## TESTO DI PARTENZA

* * * * * * * * *

Mostrano poco amore per una Chiesa da cui si sentono traditi, ma il motivo principale della loro partecipazione a “Procession” non sembra essere la vendetta, quanto piuttosto la ricerca di pace interiore
“Voglio che sia come i supereroi della Marvel, che sconfiggono le forze dell’oscurità”, dice un visibilmente scosso Ed Gavagan. Le forze oscure di cui Gavagan parla con tanta veemenza sarebbero la Chiesa cattolica e i vari funzionari che a suo avviso hanno coperto o ignorato gli abusi sessuali che ha subìto nell’infanzia da parte di un vescovo cattolico. Il mezzo con cui spera di vincere quei “cattivi” è il nuovo documentario Procession, un progetto sperimentale del regista Robert Greene ora in streaming su Netflix.
Il desiderio di Gavagan di abbattere tutta la Chiesa è forse il più estremo che viene mostrato. Gli altri cinque uomini che figurano nel documentario, tutti con storie simili di abusi clericali, esprimono obiettivi più modesti. Mostrano poco amore per una Chiesa da cui si sentono traditi, ma il motivo principale della loro partecipazione a Procession non sembra essere la vendetta, quanto piuttosto la speranza che farlo porti, se non a chiudere un capitolo, almeno a una catarsi per il loro trauma.

* * * * * * * * *

(Voci di dati salvate)

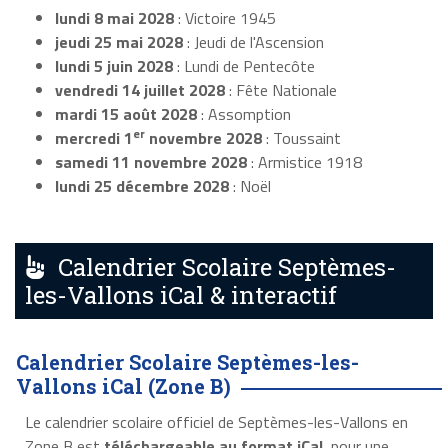
lundi 8 mai 2028
: Victoire 1945
jeudi 25 mai 2028
: Jeudi de l'Ascension
lundi 5 juin 2028
: Lundi de Pentecôte
vendredi 14 juillet 2028
: Fête Nationale
mardi 15 août 2028
: Assomption
er
mercredi 1
novembre 2028
: Toussaint
samedi 11 novembre 2028
: Armistice 1918
lundi 25 décembre 2028
: Noël
Calendrier Scolaire Septèmes-
les-Vallons iCal & interactif
Calendrier Scolaire Septèmes-les-
Vallons iCal (Zone B)
Le calendrier scolaire officiel de Septèmes-les-Vallons en
Zone B est
téléchargeable au format iCal
, pour une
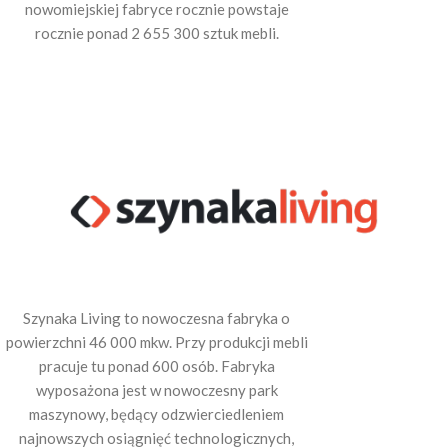
nowomiejskiej fabryce rocznie powstaje
rocznie ponad 2 655 300 sztuk mebli.
Szynaka Living to nowoczesna fabryka o
powierzchni 46 000 mkw. Przy produkcji mebli
pracuje tu ponad 600 osób. Fabryka
wyposażona jest w nowoczesny park
maszynowy, będący odzwierciedleniem
najnowszych osiągnięć technologicznych,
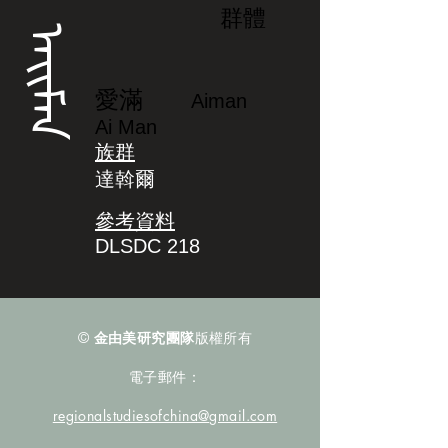
群體
ᠠᡳᠮᠠᠨ
愛滿
Aiman
Ai Man
族群
達斡爾
參考資料
DLSDC 218
©
金由美研究團隊
版權所有
電子郵件：
regionalstudiesofchina@gmail.com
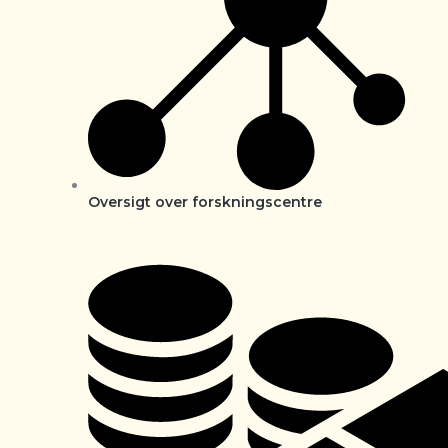
Oversigt over forskningscentre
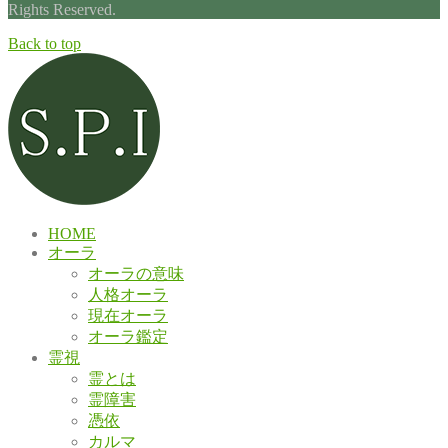
Rights Reserved.
Back to top
HOME
オーラ
オーラの意味
人格オーラ
現在オーラ
オーラ鑑定
霊視
霊とは
霊障害
憑依
カルマ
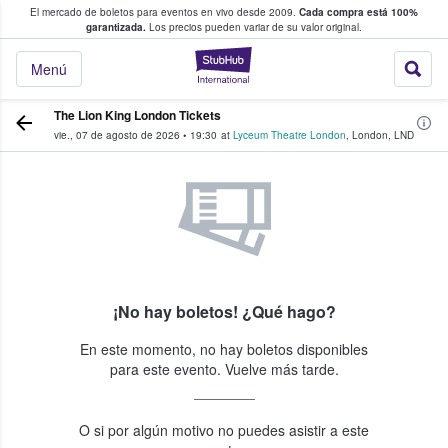
El mercado de boletos para eventos en vivo desde 2009.
Cada compra está 100%
 los fans compran y venden boletos
garantizada.
Los precios pueden variar de su valor original.
StubHub: donde l
Menú
The Lion King London Tickets
vie., 07 de agosto de 2026
•
19:30
at
Lyceum Theatre London
,
London
,
LND
¡No hay boletos! ¿Qué hago?
En este momento, no hay boletos disponibles
para este evento. Vuelve más tarde.
O si por algún motivo no puedes asistir a este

* * * * * * * * *

## CONSEGNA A
Stabilisci se le affermazioni (i), (ii) e (iii) concordano con il testo su Procession, rispondendo sì o no e citando alla lettera le parole decisive. (i) Il documentario si può vedere in streaming su Netflix. (ii) Oltre a Gavagan, nel documentario figurano altri quattro uomini. (iii) Il regista del documentario è Ed Gavagan.
## CONSEGNA B
Duplica senza alcuna modifica il passo del testo su Procession che va da "Il desiderio di" fino a "il loro trauma.".
## CONSEGNA C
Rispondi alle domande sul testo su Procession.
(i) A chi vorrebbe che somigliasse il documentario Ed Gavagan?
(ii) Da parte di chi Gavagan ha subìto abusi nell'infanzia?
(iii) Quale motivo non sembra essere il principale nella partecipazione degli altri uomini a Procession?
Le voci salvate non hanno alcun ruolo in questo lavoro.

## SOLUZIONE A
(i) Sì: «ora in streaming su Netflix».
(ii) No: «Gli altri cinque uomini che figurano nel documentario».
(iii) No: «un progetto sperimentale del regista Robert Greene».

## SOLUZIONE B
Il desiderio di Gavagan di abbattere tutta la Chiesa è forse il più estremo che viene mostrato. Gli altri cinque uomini che figurano nel documentario, tutti con storie simili di abusi clericali, esprimono obiettivi più modesti. Mostrano poco amore per una Chiesa da cui si sentono traditi, ma il motivo principale della loro partecipazione a Procession non sembra essere la vendetta, quanto piuttosto la speranza che farlo porti, se non a chiudere un capitolo, almeno a una catarsi per il loro trauma.

## SOLUZIONE C
(i) Ai supereroi della Marvel, che sconfiggono le forze dell'oscurità.
(ii) Da parte di un vescovo cattolico.
(iii) La vendetta.